DURHAM, N.C. — The past three years have ended the same way at Duke — with a loss in the regional finals.
Getting that far has been good, but Chelsea Gray, Haley Peters and the rest of the Blue Devils' five-woman senior class want to go even further during their final season at Duke.
"When you look at the standards that Duke basketball has, it's not Elite Eights. You don't hang banners for Elite Eights," Peters said Friday during the team's preseason media day.
"That's all that's been done, so you get kind of sick being done on that weekend and not being able to go," she added. "The Final Four is the big show, so there's definitely a feeling of unfinished business."
The Blue Devils have been eliminated one step shy of that goal in each of the last four NCAA tournaments, and haven't been to women's basketball's biggest stage since 2006.
Gray, Peters and Tricia Liston have been the program's cornerstones from the day they arrived in 2010, and their college careers have been marked by consistency.

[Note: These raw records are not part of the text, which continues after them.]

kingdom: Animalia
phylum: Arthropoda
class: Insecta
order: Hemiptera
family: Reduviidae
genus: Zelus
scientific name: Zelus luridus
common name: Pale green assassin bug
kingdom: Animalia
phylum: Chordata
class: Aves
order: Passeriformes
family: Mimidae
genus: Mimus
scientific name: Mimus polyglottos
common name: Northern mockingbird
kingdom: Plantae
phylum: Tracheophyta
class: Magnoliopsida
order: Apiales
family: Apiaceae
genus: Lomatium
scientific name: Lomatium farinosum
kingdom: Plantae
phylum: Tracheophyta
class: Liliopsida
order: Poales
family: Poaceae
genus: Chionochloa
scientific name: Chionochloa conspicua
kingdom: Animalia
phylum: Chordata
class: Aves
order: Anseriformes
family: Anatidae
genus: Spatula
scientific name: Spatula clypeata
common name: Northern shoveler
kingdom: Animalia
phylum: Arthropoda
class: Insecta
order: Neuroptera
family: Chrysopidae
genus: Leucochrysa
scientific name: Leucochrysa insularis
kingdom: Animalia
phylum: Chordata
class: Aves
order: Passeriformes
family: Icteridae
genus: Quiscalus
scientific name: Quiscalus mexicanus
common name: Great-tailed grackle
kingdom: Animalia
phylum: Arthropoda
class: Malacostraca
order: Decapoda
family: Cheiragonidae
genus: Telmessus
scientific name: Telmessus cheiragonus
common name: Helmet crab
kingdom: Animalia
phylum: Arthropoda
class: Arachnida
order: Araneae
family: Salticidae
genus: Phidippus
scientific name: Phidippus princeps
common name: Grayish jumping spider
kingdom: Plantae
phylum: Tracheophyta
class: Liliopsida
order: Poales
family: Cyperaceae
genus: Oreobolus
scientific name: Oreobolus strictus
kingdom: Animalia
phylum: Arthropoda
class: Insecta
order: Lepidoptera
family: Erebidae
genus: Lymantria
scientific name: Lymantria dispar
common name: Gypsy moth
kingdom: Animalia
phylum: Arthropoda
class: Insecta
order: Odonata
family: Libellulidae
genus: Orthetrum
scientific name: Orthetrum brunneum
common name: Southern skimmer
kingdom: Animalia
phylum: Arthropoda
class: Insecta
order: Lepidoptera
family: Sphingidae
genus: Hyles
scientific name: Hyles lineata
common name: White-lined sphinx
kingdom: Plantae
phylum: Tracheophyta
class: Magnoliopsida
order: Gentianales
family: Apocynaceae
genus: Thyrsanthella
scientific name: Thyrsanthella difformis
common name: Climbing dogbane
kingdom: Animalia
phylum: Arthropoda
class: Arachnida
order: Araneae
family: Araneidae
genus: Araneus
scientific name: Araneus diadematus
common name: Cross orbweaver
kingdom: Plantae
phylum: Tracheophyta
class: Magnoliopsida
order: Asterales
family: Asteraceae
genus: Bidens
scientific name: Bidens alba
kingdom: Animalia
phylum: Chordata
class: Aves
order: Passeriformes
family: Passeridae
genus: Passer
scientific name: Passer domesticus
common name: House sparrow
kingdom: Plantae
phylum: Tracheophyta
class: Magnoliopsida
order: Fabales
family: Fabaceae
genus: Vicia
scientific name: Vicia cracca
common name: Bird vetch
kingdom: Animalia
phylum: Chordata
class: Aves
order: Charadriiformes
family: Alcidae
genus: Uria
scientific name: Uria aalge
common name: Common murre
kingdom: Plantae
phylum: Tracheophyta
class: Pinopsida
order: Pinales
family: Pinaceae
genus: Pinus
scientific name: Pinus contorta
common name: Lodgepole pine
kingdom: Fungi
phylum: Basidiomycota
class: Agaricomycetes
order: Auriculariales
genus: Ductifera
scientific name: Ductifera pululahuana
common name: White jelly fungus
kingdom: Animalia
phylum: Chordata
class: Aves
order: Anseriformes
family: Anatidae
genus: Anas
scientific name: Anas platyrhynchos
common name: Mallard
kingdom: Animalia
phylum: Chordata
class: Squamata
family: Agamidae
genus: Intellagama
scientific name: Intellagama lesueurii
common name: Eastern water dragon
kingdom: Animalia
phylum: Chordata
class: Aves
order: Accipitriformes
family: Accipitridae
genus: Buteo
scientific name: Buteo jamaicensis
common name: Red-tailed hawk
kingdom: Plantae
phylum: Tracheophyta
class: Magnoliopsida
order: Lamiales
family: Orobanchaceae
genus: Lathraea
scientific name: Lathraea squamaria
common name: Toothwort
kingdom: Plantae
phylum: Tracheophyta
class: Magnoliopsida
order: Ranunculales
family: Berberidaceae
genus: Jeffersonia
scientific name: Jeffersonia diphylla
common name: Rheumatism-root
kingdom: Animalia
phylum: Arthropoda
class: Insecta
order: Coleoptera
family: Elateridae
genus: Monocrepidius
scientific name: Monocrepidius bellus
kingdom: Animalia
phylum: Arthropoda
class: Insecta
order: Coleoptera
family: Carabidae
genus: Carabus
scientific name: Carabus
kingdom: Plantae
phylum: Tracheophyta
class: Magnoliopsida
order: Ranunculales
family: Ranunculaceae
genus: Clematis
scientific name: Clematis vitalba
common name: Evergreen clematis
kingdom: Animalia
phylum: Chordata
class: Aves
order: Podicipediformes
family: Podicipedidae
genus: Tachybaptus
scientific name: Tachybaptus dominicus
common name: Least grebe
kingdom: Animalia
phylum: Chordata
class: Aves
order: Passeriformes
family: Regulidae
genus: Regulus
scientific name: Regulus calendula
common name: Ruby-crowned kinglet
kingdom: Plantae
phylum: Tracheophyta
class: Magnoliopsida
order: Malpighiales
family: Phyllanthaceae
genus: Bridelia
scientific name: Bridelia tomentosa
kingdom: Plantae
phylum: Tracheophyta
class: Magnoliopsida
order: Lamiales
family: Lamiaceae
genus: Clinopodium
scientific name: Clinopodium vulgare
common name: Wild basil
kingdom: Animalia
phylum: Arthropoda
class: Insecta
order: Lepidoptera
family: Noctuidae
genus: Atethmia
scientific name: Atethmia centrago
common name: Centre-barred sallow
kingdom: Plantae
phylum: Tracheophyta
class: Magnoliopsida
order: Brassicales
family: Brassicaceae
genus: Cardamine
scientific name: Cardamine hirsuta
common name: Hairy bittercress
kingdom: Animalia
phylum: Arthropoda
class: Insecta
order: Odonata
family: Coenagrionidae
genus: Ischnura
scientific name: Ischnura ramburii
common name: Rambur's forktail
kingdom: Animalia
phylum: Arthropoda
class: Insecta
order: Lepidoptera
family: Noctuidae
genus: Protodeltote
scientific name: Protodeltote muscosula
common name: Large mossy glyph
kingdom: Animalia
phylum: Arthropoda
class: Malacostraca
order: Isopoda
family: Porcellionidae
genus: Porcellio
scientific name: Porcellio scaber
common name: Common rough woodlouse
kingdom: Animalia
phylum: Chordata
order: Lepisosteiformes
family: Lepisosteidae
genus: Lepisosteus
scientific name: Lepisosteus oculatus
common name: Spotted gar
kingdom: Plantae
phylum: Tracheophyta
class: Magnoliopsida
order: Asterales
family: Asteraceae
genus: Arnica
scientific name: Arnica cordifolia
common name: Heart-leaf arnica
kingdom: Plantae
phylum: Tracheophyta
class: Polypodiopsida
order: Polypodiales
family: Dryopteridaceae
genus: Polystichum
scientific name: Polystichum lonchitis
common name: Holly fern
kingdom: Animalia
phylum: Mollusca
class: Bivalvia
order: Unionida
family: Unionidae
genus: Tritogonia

In each of their three years, they've earned the No. 1 seed in the Atlantic Coast Conference tournament and been rewarded with a No. 2 seed in the NCAA tournament — only to be beaten by their region's No. 1 seed with a spot in the Final Four on the line.
The main difference last year was, the Blue Devils had to do it without Gray — the team's unquestioned leader at point guard and ACC co-player of the year who dislocated her right kneecap in a mid-February victory.
Coach Joanne P. McCallie lamented that last year's team was "robbed" of the opportunity to make its run with a healthy Gray, but that injury might have made the Blue Devils a much more formidable team this time around.
Duke slid freshman Alexis Jones over to the point, and she wound up being selected as the MVP of the ACC tournament.
Gray is back now, practicing at full speed, and that makes the Blue Devils so much deeper.
"It definitely gave an opportunity for (Jones) and Tricia to bond as a one-two punch and also for Alexis to grow," Gray said. "She had a big role to fulfill with me going out, and so did Tricia, as far as leading and with the experience of playing in the NCAA tournament — just that experience that I had been used to those three years. I guess it prepares them for this year, and when I get back on the court, it should all naturally click."
The hallmark of this Duke team will be its mix-and-match composition, which McCallie says will make the Blue Devils "harder to guard, harder to scout."
Gray — whom McCallie calls "the most versatile guard in the country, bar none" — can play the two guard spots or small forward. Peters could play either of the two forward positions. Both Liston and Jones can fill both guard roles.
"Everybody has an interesting role," McCallie said, "and it's going to be a nice puzzle to put together."
And if the pieces fit the right way, the Blue Devils could finally break through their personal postseason glass ceiling and get to the Final Four.
Peters says it would be unfair to judge this senior class strictly on whether or not it wins a regional final.
That said, she added: "We're all hungry to finish differently this year."